## WORK TO COMPLETE
Go over the records and copy every line with the string "hand".

......

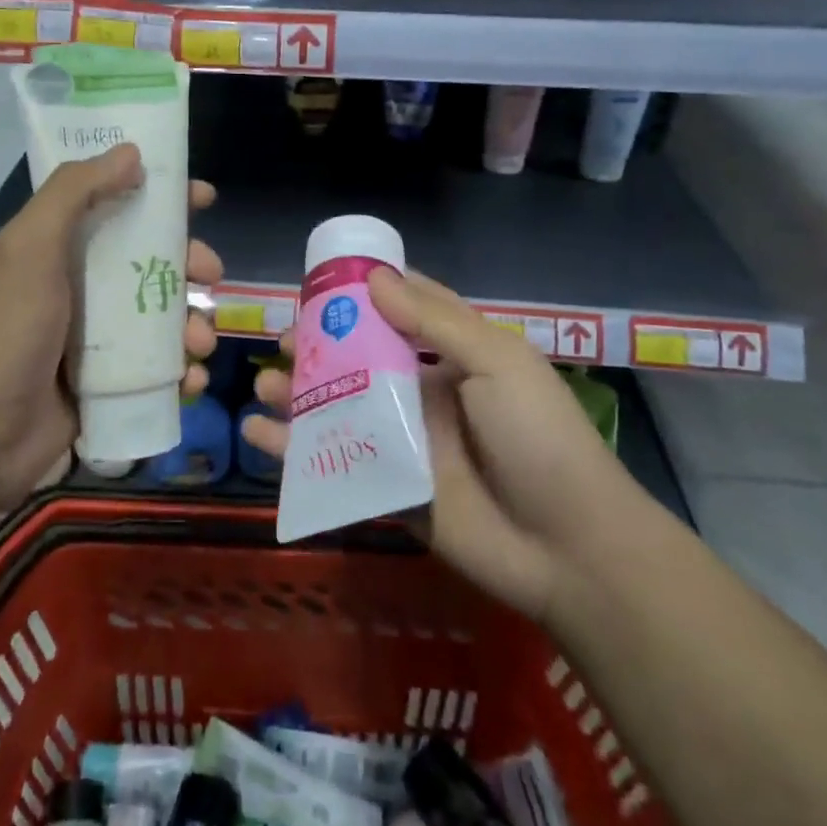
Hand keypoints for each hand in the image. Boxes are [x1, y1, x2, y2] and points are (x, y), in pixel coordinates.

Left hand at [0, 144, 217, 547]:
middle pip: (152, 261)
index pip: (118, 205)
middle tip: (211, 275)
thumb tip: (131, 152)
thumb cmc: (8, 333)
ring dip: (194, 324)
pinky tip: (192, 380)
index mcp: (60, 248)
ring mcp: (98, 338)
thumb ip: (75, 192)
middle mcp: (82, 287)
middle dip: (189, 265)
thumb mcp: (31, 249)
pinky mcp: (110, 383)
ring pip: (164, 316)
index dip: (161, 196)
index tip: (202, 197)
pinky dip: (183, 371)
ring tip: (201, 344)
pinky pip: (160, 368)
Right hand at [246, 267, 625, 621]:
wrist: (569, 547)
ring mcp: (404, 442)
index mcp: (453, 355)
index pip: (401, 311)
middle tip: (281, 342)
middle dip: (318, 347)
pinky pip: (333, 462)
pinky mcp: (388, 488)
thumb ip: (435, 322)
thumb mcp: (497, 363)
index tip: (318, 285)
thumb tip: (374, 279)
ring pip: (339, 408)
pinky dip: (293, 450)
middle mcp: (423, 391)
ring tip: (264, 384)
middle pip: (359, 359)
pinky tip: (257, 434)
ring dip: (298, 394)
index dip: (362, 294)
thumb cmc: (538, 437)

......

## EXERCISE SOLUTION
Hand keypoints for each hand in the image. Boxes are [x1, y1, x2, y2] and points are (x, y), in pixel coordinates.
Left hand at [0, 144, 217, 547]:
Right hand at [246, 267, 625, 621]:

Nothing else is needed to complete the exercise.